Pretoria - Higher Education and Training Minister Hlengiwe Mkhize on Tuesday appealed to South Africans, and particularly the student movement, to give government the space to scrutinise the report of the commission of inquiry into the feasibility of free higher education, and to make policy decisions thereafter.

"The Commission has done considerable work processing information and views from a wide range of sources to inform their recommendations. However, it is very important that all of us – the public, students and institutions – fully understand that the report does not pronounce on anything. It does not contain decisions," Mkhize told a media conference in Pretoria.
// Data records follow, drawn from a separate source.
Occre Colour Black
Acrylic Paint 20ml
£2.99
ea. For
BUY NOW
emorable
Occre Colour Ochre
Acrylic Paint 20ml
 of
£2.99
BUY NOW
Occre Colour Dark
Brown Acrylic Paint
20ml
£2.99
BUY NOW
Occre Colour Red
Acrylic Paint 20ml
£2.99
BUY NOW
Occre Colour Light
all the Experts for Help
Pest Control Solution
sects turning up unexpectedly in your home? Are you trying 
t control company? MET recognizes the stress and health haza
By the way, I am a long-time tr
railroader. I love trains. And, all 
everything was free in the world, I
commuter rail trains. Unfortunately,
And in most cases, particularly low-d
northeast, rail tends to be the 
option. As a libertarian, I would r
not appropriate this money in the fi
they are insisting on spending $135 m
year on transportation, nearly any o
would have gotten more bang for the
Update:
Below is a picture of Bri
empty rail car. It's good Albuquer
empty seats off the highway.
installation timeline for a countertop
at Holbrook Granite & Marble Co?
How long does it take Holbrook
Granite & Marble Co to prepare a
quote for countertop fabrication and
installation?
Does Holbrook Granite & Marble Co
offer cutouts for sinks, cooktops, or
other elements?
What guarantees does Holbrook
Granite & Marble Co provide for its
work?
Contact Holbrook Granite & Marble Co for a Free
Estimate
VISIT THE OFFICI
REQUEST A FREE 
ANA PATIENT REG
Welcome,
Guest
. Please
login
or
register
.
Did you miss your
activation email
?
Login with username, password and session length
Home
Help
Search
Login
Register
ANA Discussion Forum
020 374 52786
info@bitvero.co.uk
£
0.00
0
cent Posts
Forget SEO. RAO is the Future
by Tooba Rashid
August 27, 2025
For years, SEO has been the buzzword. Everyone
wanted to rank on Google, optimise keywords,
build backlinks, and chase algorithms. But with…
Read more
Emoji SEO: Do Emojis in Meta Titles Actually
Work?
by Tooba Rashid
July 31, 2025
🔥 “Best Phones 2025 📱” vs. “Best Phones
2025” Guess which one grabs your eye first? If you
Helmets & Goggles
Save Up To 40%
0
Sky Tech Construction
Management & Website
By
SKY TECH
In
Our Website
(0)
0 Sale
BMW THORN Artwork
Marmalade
"It [the commission’s report] provides government with recommendations only. Decisions still have to be made by government. Government must have the space to conduct a thorough due diligence and to weigh up all aspects of the proposals, including their possible knock-on effects, so that the president can announce a way forward which is able to ensure that we empower future generations of young people through knowledge and skills, thereby empowering their families and communities too."

Mkhize assured the nation that the policy decisions that will be made by President Jacob Zuma in the end will seek to find the elusive solution to the crisis in the education sector, which at times has crippled institutions of higher learning due to student protests and unrest.
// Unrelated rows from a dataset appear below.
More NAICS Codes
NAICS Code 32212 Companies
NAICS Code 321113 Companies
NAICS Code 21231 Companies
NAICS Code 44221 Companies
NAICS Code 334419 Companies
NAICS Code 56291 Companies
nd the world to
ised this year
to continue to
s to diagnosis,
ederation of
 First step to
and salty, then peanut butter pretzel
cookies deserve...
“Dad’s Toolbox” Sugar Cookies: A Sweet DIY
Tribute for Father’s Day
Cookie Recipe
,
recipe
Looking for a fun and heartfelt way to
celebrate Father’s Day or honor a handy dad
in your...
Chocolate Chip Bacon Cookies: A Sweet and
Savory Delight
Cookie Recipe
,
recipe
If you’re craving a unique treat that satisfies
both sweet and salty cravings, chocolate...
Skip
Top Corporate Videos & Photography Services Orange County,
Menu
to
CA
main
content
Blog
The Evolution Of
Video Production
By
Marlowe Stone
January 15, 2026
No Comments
"The policy decisions we make, having considered the recommendations in the report, must lead to sustainable solutions that will endure for many years to come. As a country, we have to move from the ad hoc situation we have had since 2015, to more certainty about these matters going into the future," she said.

"I appeal to all constituencies, especially student leaders and management, to ensure a peaceful end to the academic year, including allowing examinations to be completed without disruption. The security and safety of staff and students on our campuses must not be compromised, the right of almost a million students across the country to conclude their academic year and get on with their lives cannot be sacrificed when we are so close to a resolution of the fees issue." 

Among other suggestions, the commission chaired by Justice Jonathan Arthur Heher, has recommended that South Africa increases its expenditure on higher education and training to at least one percent of the national gross domestic product.